Active Memory brings together seven major artists from the contemporary Chinese scene and offers a renewed reading of China’s cultural heritage. Rather than opposing past and present, the works on view show that tradition does not disappear with modernity. It transforms, extends and reinvents itself.
Huang Rui, Zhang Dali and Yang Yongliang each embody a different way of activating memory. Huang Rui opens the dialogue by revisiting Chinese language and thought through his compositions. Zhang Dali turns his environment into a living material to question history in motion. Yang Yongliang transposes the classical landscape into a digital universe where mountains are made of pixels and city lights.
Technological modernity emerges fully in the work of aaajiao, a leading figure of a new generation whose works are part of the Centre Pompidou collection. His installation typeface uses a neural network trained on ancient calligraphy to generate characters that resemble a written language but no longer carry meaning. This gesture stages transmission as much as loss.
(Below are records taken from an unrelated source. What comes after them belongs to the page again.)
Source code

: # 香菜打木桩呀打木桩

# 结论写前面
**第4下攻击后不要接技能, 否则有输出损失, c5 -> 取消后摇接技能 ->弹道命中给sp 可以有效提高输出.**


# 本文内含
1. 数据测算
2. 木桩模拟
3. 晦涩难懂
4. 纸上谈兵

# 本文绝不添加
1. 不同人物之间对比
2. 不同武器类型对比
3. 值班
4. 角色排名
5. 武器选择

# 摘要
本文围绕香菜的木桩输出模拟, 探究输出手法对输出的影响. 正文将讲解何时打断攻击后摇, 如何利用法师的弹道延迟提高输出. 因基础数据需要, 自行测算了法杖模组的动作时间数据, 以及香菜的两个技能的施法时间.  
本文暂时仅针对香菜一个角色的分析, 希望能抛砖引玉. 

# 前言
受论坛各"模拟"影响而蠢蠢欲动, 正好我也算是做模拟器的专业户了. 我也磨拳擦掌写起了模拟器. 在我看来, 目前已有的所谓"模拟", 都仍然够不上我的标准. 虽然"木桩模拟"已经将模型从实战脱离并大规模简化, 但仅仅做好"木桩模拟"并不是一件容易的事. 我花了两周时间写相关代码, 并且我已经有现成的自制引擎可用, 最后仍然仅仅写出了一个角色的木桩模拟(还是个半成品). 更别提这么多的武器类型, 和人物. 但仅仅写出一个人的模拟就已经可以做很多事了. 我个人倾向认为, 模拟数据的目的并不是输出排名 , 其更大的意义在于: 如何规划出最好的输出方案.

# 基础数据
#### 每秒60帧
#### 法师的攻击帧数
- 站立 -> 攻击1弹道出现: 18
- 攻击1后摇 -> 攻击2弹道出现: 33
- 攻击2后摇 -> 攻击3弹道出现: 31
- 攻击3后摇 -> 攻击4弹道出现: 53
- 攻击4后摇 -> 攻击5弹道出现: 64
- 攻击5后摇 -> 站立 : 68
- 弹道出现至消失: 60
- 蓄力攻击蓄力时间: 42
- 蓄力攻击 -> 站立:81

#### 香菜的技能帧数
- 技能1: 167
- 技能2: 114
Li Hongbo, on the other hand, turns to paper, an ancestral material, to create flexible sculptures inspired in part by Taihu stones, the scholar’s rocks highly prized during the Song dynasty.
Liu Bolin and Zelam Lim close the sequence by reintroducing the body and nature as spaces of reconciliation. Liu Bolin’s sculptures question visibility and erasure in a society saturated with images. Zelam Lim’s works weave together materiality, myth and organic forms to connect the intimate with inherited memory.